A Pessoa com cara de espanto responde: "Você saiu? Nossa, largou os livros! Como que você conseguiu sobreviver?" 

Por um momento, um breve momento, você pensa em estrangular A Pessoa com as próprias mãos ou afoga-la na sopa que ela esta tomando ou simplesmente bater com a cabeça dA Pessoa no teclado até não haver mas teclado. Mas não, você simplesmente sorri e balança a cabeça, fingindo timidez na tentativa de esconder seus instintos letas.

Além da fantasia psicopata envolvendo teclado, muito sangue e a cabeça de um colega de trabalho no meio, eu tenho vontade de agarrar a pessoa e gritar EU SOU UMA CEBOLA! CEBOLA!

Eu sei (e espero) que não estou sozinho! 



terça-feira, novembro 01, 2011

Conto: Vazio

VAZIO


Coloco o copo de papel quente na mesa de centro. Meus dedos ardem. Minha língua, queimada, dorme o sono dos mortos.
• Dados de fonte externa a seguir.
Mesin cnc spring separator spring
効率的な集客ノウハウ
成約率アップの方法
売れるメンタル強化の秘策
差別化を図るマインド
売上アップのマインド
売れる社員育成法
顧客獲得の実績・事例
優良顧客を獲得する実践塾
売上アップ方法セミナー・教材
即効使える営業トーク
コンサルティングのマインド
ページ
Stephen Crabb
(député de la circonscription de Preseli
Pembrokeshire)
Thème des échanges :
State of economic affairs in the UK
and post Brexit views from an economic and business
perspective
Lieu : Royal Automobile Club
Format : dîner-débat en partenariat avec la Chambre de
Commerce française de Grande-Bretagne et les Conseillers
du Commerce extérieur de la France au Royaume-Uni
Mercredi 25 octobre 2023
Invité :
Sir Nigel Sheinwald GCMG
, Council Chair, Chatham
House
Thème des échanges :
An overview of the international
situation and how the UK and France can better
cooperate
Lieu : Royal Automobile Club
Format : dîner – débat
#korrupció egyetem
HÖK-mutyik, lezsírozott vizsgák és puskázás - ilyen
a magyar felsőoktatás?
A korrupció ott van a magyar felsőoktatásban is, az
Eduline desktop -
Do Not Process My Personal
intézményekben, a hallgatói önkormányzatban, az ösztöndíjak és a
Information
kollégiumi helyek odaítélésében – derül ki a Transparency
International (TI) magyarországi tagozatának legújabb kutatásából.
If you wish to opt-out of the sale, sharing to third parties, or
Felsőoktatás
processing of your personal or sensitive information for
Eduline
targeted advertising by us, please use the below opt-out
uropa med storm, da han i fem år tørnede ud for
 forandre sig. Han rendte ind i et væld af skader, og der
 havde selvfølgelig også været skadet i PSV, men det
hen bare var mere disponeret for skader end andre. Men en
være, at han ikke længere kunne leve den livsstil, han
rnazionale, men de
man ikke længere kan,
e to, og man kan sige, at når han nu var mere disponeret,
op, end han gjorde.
Três pessoas me acompanham. Todos desconhecidos familiares. Rostos simples, humanos por completo e tão normais que perco minha identidade por um longo minuto. Tão longo quanto as horas podem ser. Tão longo quanto um dia de verão com mosquitos, pele queimada e tristeza pode ser. Esses rostos são tão familiares que minha solidão encontra reforço no espelho da realidade. Não gosto deles. Desses rostos, eu não gosto. Nem de espelhos, também não gosto. Eles não me olham, sei que não estão nem aí. Eu não estou aqui, muito menos aí. Mas a minha ausência se machuca. Na mesa ao lado, um casal se senta. Ele de frente pra ela. Ela enfrentando o nada. Ele olha o amor, enquanto ela ama o nada. São espelhos, esses dois. Mas tô nem aí. Ele leva um sanduíche podre à boca. Morde e engole, sem mastigar. Mastigar merda pra quê? Merda é merda. Ele é merda e ela nada diferente. Ainda ignoro os idiotas ao meu lado. Meus pobre irmãos gêmeos acéfalos. Eu tenho uma cabeça da porra. Cheia de pensamentos e vazia de significados. Isso eu NUNCA nego. Que meus pensamentos são vazios e significados são desnecessários. Ela não come. Ele já terminou. Ela pega uma pistola, aponta e atira. Miolos e sanduíche de merda pra tudo que é lado. Uma merda completa. Um pensamento bate na sola do meu sapato. Piso e ele assobia fraco. Tá vazio, vazio.